Quando nacque, nel 1976, il mondo delle infrastrutture era profondamente diverso. La progettazione si sviluppava ancora con strumenti analogici e il settore delle grandi opere viveva una stagione di forte espansione. Tecnosistem è cresciuta dentro quel contesto, consolidando rapidamente competenze che le hanno consentito di affrontare interventi sempre più complessi. Poi il mercato ha cambiato direzione e l’azienda ha fatto la stessa cosa, senza perdere la propria vocazione originaria.
Il primo grande salto arriva con la Metropolitana di Napoli. La Linea 1 diventa il laboratorio nel quale maturano esperienze tecniche che negli anni successivi accompagneranno la società in numerosi progetti nazionali. Lavorare sotto una città complessa come Napoli significa confrontarsi ogni giorno con problemi diversi, trovare soluzioni nuove e acquisire quella capacità di adattamento che sarebbe poi diventata uno dei tratti distintivi dell’azienda.
Da quel momento il percorso accelera. Arrivano le progettazioni delle linee ferroviarie ad alta velocità, delle metropolitane di Roma, Torino e Genova, dei collegamenti aeroportuali, dei depositi ferroviari e di numerose infrastrutture dedicate alla mobilità urbana. Un mosaico di interventi che racconta la crescita di una società ormai stabilmente presente nei principali programmi di sviluppo infrastrutturale italiani.
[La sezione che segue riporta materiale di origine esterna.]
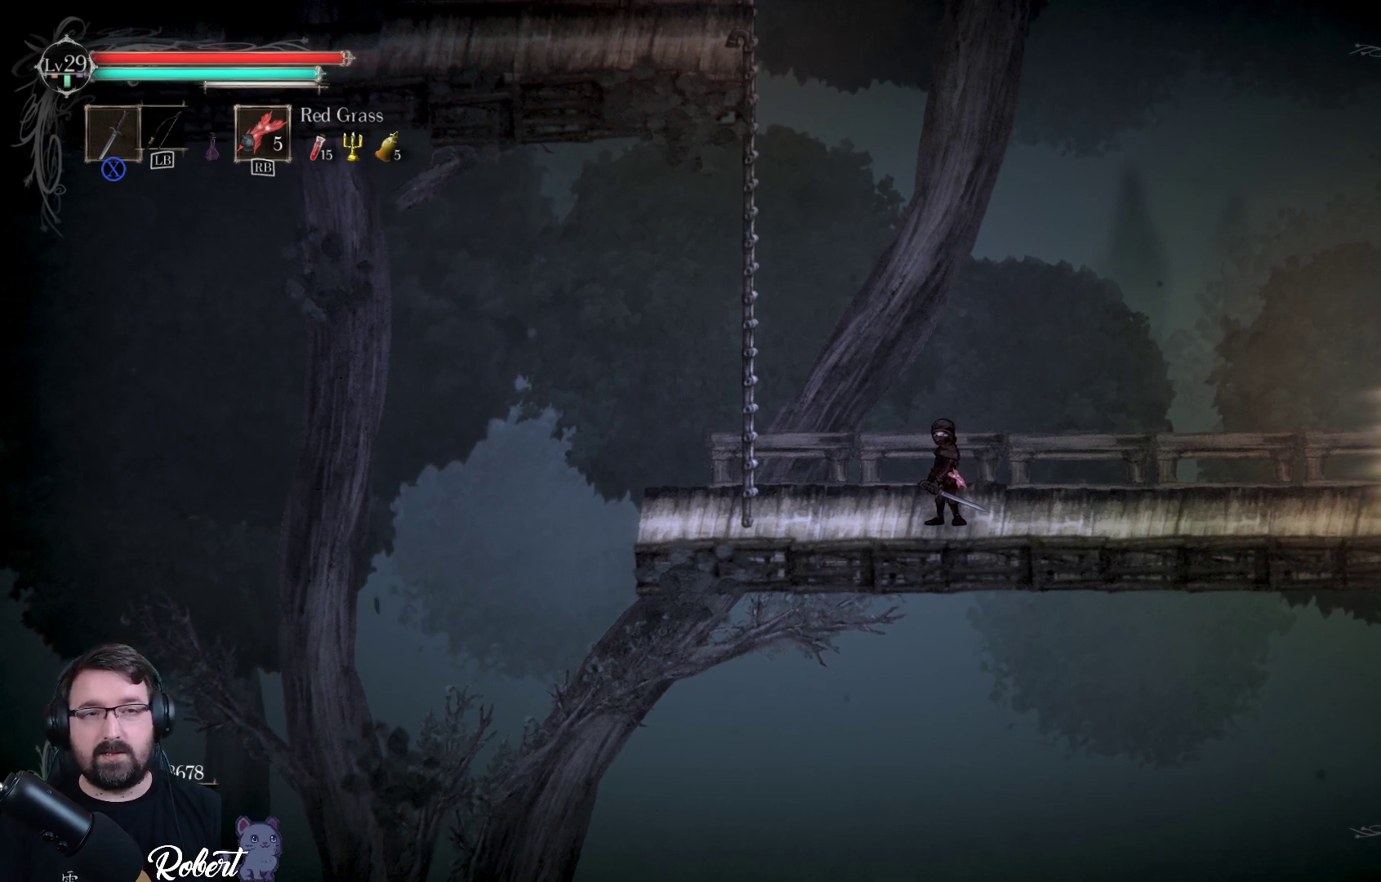
{"buttons": [], "left_stick": "center", "right_stick": "center", "events": []}
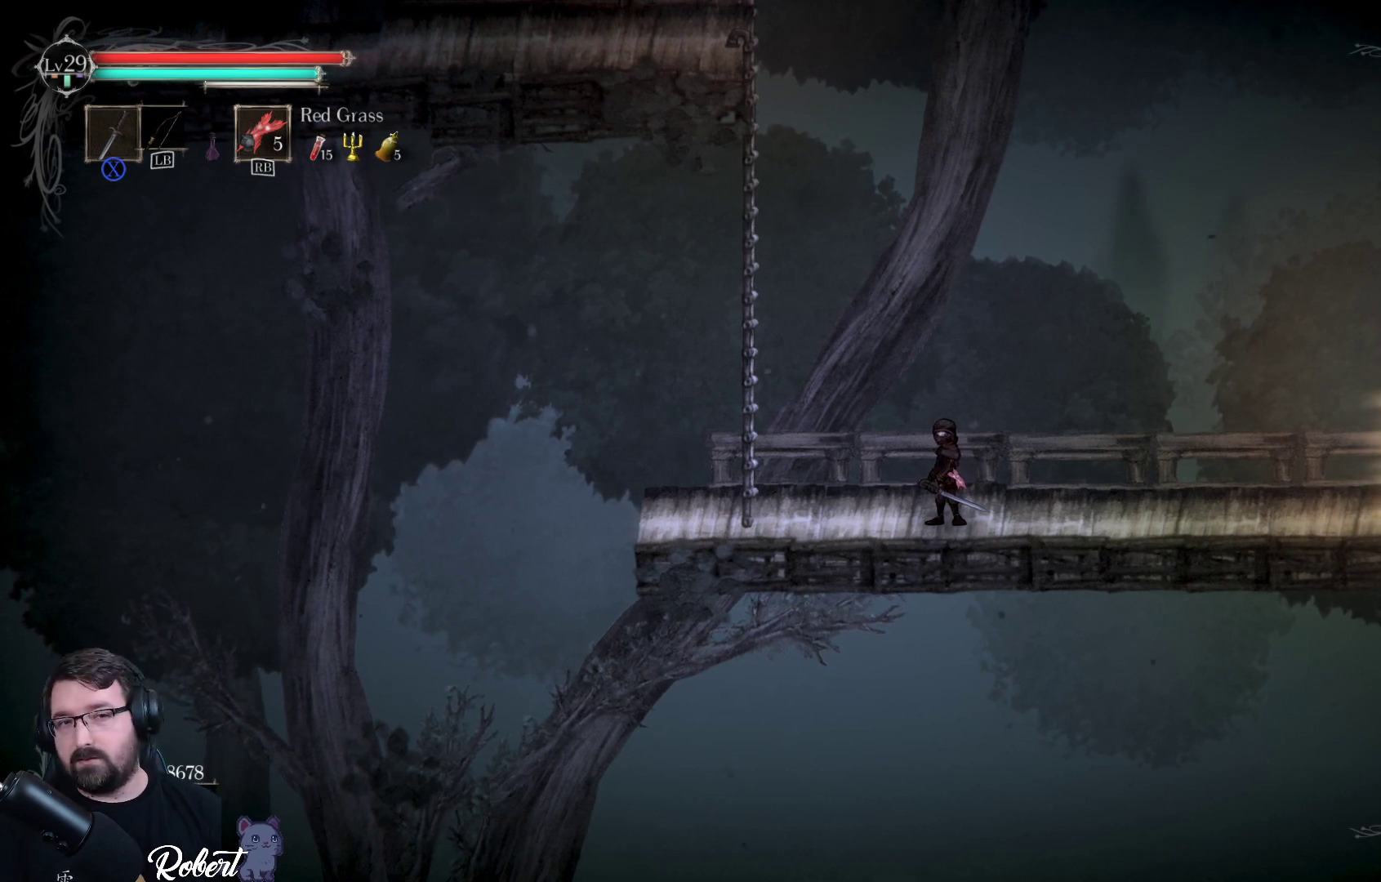
{"buttons": [], "left_stick": "center", "right_stick": "center", "events": []}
L’ultima sfida parla ancora napoletano. È la Linea 10, destinata a collegare il capoluogo con la stazione dell’Alta Velocità di Afragola attraverso una metropolitana leggera completamente automatizzata. Un progetto che guarda alla mobilità dei prossimi decenni e che conferma come il territorio continui a rappresentare il principale laboratorio di idee dell’azienda.
Nel frattempo Tecnosistem ha ampliato il proprio orizzonte anche fuori dal mondo delle infrastrutture tradizionali. Automotive, aerospazio, trasporto ferroviario industriale: ambiti diversi che condividono la stessa esigenza di competenze altamente specializzate. Collaborazioni con grandi gruppi industriali hanno contribuito a rafforzare questo percorso, favorendo uno scambio continuo tra esperienze maturate in settori differenti.
A fare la differenza, però, è soprattutto la scelta di investire nella ricerca. Da anni la società partecipa a programmi europei e sviluppa progetti insieme a università, distretti tecnologici e centri di innovazione. Il risultato è un patrimonio di conoscenze che si traduce ogni giorno in progettazioni più evolute, simulazioni numeriche avanzate, digitalizzazione dei processi e maggiore attenzione alla sostenibilità delle opere.
Emblematico, in questo senso, è il progetto AENEAS, nato per studiare attraverso il calcolo ad alte prestazioni il comportamento degli incendi nelle gallerie e migliorare le strategie di evacuazione. Un’attività di ricerca altamente specialistica che dimostra come oggi progettare significhi anche prevedere, simulare e ottimizzare ogni possibile scenario.
Cinquant’anni rappresentano un traguardo importante. Per Tecnosistem, però, sembrano soprattutto una conferma. Quella di un’identità costruita sulla capacità di evolversi senza inseguire le mode, mantenendo solide le proprie radici e continuando a investire sulle competenze, sulle persone e sull’innovazione. Perché il futuro, nell’ingegneria come nelle imprese, si costruisce sempre partendo da un buon progetto.